I’m feeling more comfortable where I am but life keeps giving me lemons and not letting me make lemonade out of them. Now I am dealing with some medical issues that will most likely be fine but still have to be dealt with.
That is the important thing. I’m grateful to be alive. At my age life will continue to be a challenge but I’m still here and I will love and grow and learn and change until my days are done.
Because of covid we had to postpone my husband’s funeral. Now we have it planned for June which is the time that my family can come. Today I sat down to plan the service. After working in churches most of my life I do know what my husband would want done. I will do my best to see that he has full military honors since that was a large portion of his life.
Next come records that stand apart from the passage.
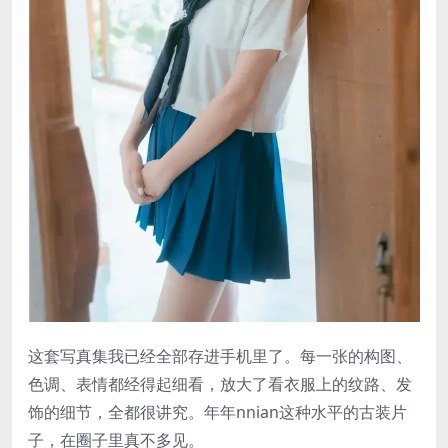
这套写真集我已经全部存进手机里了。每一张的构图、
色调、表情都经得起细看，放大了看衣服上的纹路、发
饰的细节，全都很讲究。年年nnian这种水平的古装片
子，在圈子里真不多见。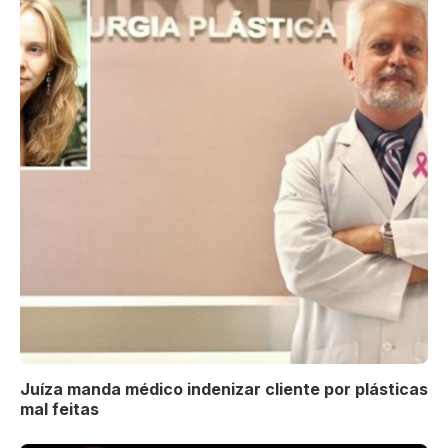
Juíza manda médico indenizar cliente por plásticas
mal feitas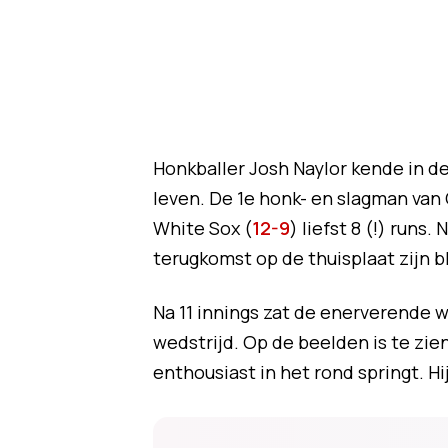
Honkballer Josh Naylor kende in d
leven. De 1e honk- en slagman van
White Sox (
12-9
) liefst 8 (!) runs.
terugkomst op de thuisplaat zijn b
Na 11 innings zat de enerverende we
wedstrijd. Op de beelden is te zie
enthousiast in het rond springt. Hi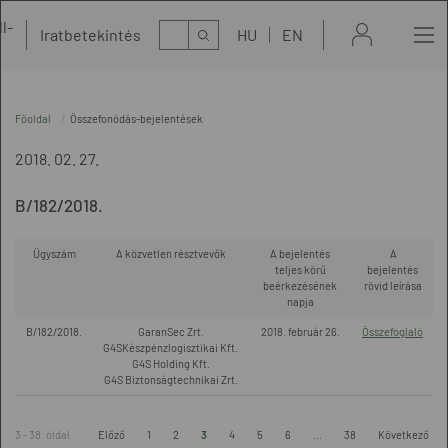
l-
Kereső
Iratbetekintés
HU
EN
t
Főoldal
Összefonódás-bejelentések
2018. 02. 27.
B/182/2018.
Ügyszám
A közvetlen résztvevők
A bejelentés
A
teljes körű
bejelentés
beérkezésének
rövid leírása
napja
B/182/2018.
GaranSec Zrt.
2018. február 26.
Összefoglaló
G4SKészpénzlogisztikai Kft.
G4S Holding Kft.
G4S Biztonságtechnikai Zrt.
3 - 38. oldal
Előző
1
2
3
4
5
6
...
38
Következő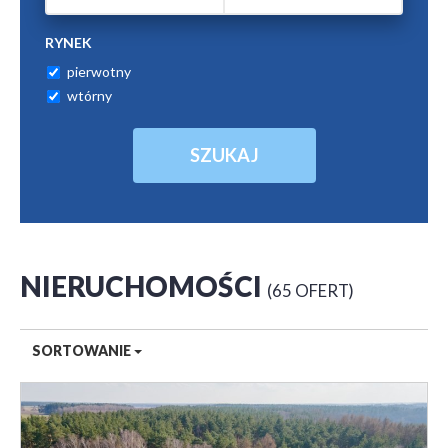
RYNEK
pierwotny
wtórny
NIERUCHOMOŚCI
65 OFERT
SORTOWANIE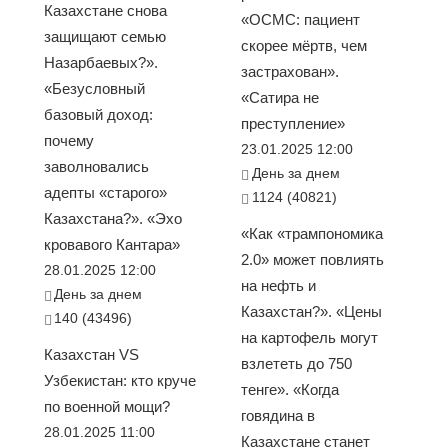
Казахстане снова
«ОСМС: пациент
защищают семью
скорее мёртв, чем
Назарбаевых?».
застрахован».
«Безусловный
«Сатира не
базовый доход:
преступление»
почему
23.01.2025 12:00
заволновались
День за днем
адепты «старого»
1124 (40821)
Казахстана?». «Эхо
«Как «трампономика
кровавого Кантара»
2.0» может повлиять
28.01.2025 12:00
на нефть и
День за днем
Казахстан?». «Цены
140 (43496)
на картофель могут
Казахстан VS
взлететь до 750
Узбекистан: кто круче
тенге». «Когда
по военной мощи?
говядина в
28.01.2025 11:00
Казахстане станет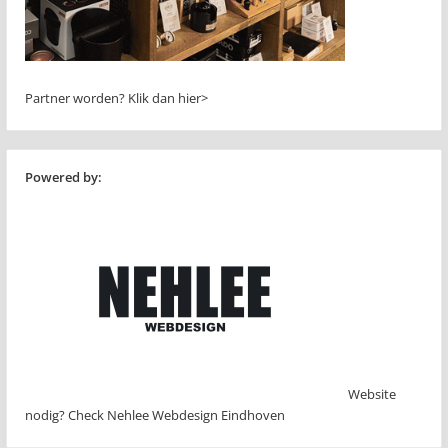
Partner worden?
Klik dan hier>
Powered by:
Website
nodig? Check Nehlee Webdesign Eindhoven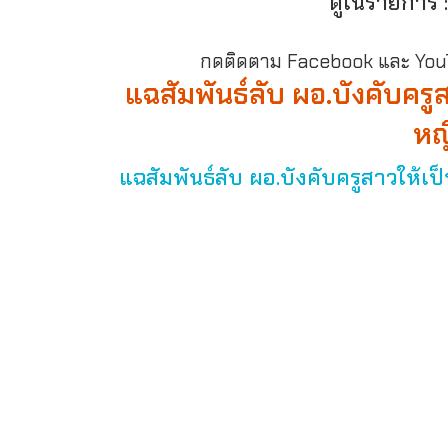
ดูในรายการ 
กดติดตาม Facebook และ YouTu
แฉสัมพันธ์ลับ ผอ.บังคับครู
หญ
แฉสัมพันธ์ลับ ผอ.บังคับครูสาวให้เป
He was a graduate of West Point and lived his life according to their motto “duty, honor, country.” I want his being put to rest to reflect his life.
You would think that this would be the hardest thing to do but it was a sort of closure to me without all the emotional baggage that day will bring. Since I am so familiar with the liturgy it is good for me to think about the words and make good decisions about how to best honor him.
This has been a good days work and one that is comforting in some ways.
I seem to keep disappearing from here. I don’t really understand why it is happening. The days here seem shorter even though I am doing very little. I end up going to bed early and not thinking about writing.
The past two weeks have been different. For the first time in a long time I have been quite anxious and without access to the medicine that helped me before it is more difficult to handle. I miss my doctors and still don’t have all the specialties I need. I have pulled back into myself and just don’t do the things I really need to do.
Thank God my daughter is doing well following treatments for her breast cancer. That is a blessing.
I think I was naive to think that I would be able to transition to a different life without so much pain. I am strong but things did pile up. I know that I am much better but do tend to have episodes of feeling the loses. So many memories crop up and remind me that time has passed very quickly. It continues to do so.
I have found new friends and they are wonderful but I still miss the ones I had from 1976 to 2020. We have so many shared experiences. I will be building new memories with the ones here and that will help to fill in the blank spaces.
Life moves very quickly. We do have to cherish every moment. We have to live in the now or we miss so much.